◆ ZIEL DER AUFGABE:
Gib die ganze Liste unten unverändert aus, lass dabei aber die Bilder weg.

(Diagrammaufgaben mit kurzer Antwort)
::::::::::
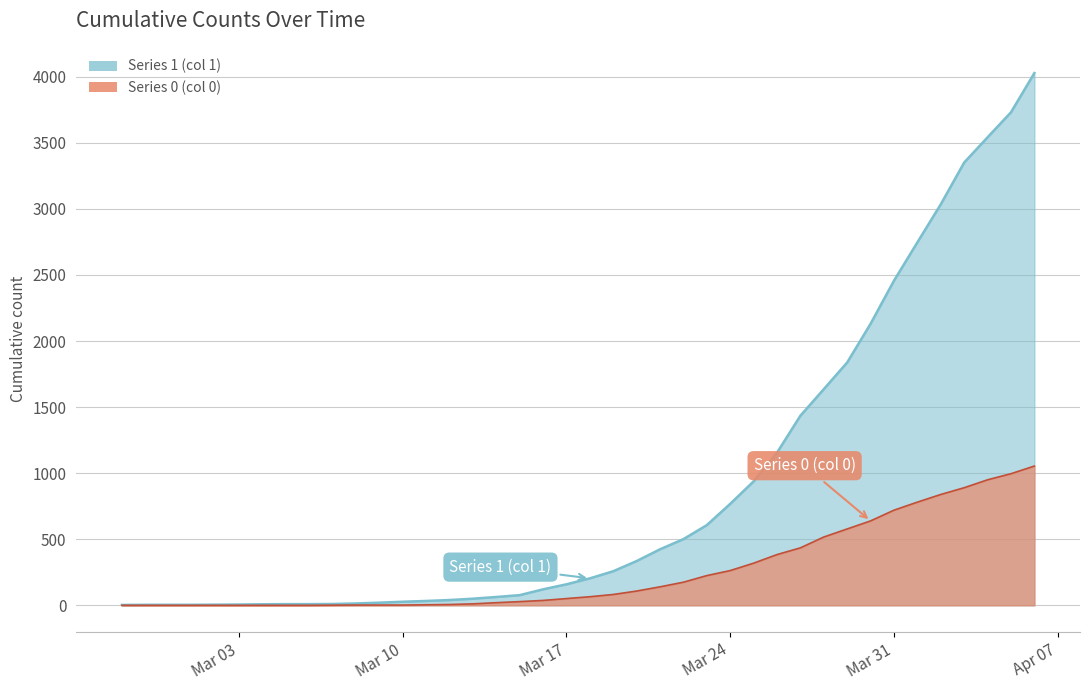

True or false: Series 1 (col 1) has a value of 3 at 2020-02-28.

False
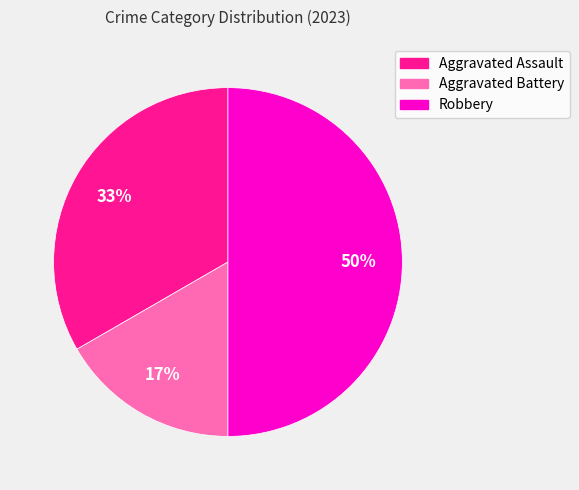

To the nearest percent, what is the average slice percentage?

33%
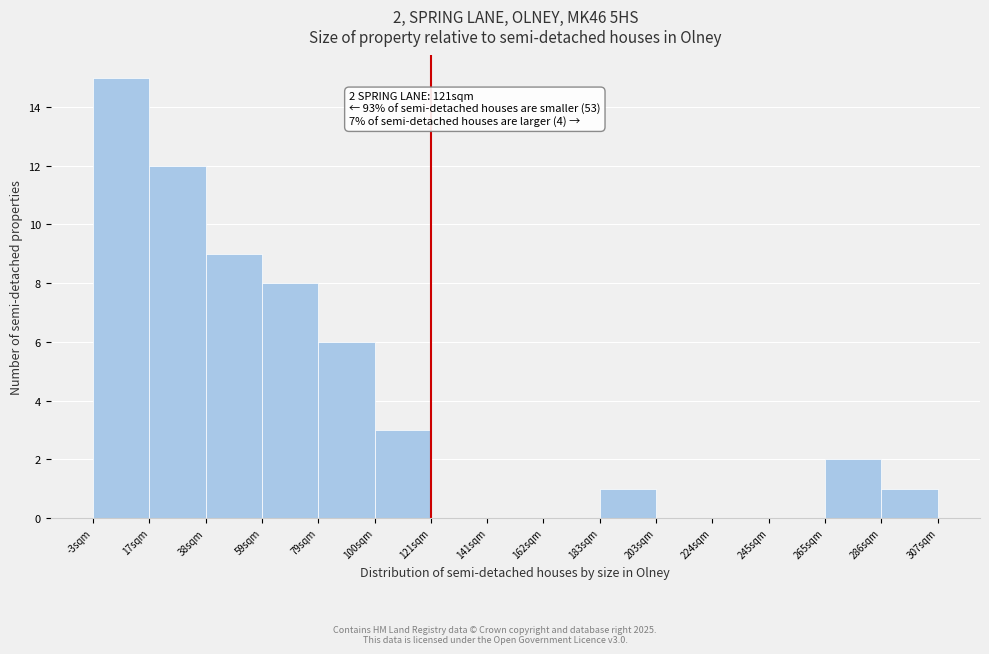

Which range on the x-axis has the tallest bar?

-5 to 20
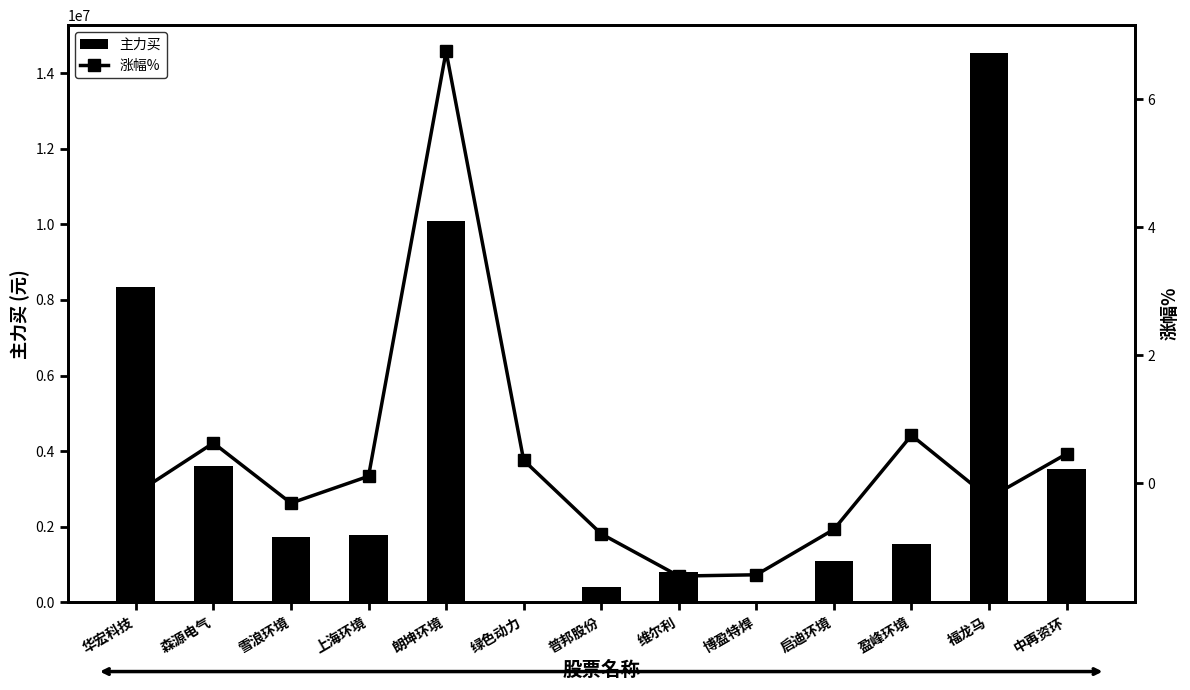

What is the smallest value displayed?

-1.4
::::::::::
◆ DEINE ANTWORT:
True or false: Series 1 (col 1) has a value of 3 at 2020-02-28.

False

To the nearest percent, what is the average slice percentage?

33%

Which range on the x-axis has the tallest bar?

-5 to 20

What is the smallest value displayed?

-1.4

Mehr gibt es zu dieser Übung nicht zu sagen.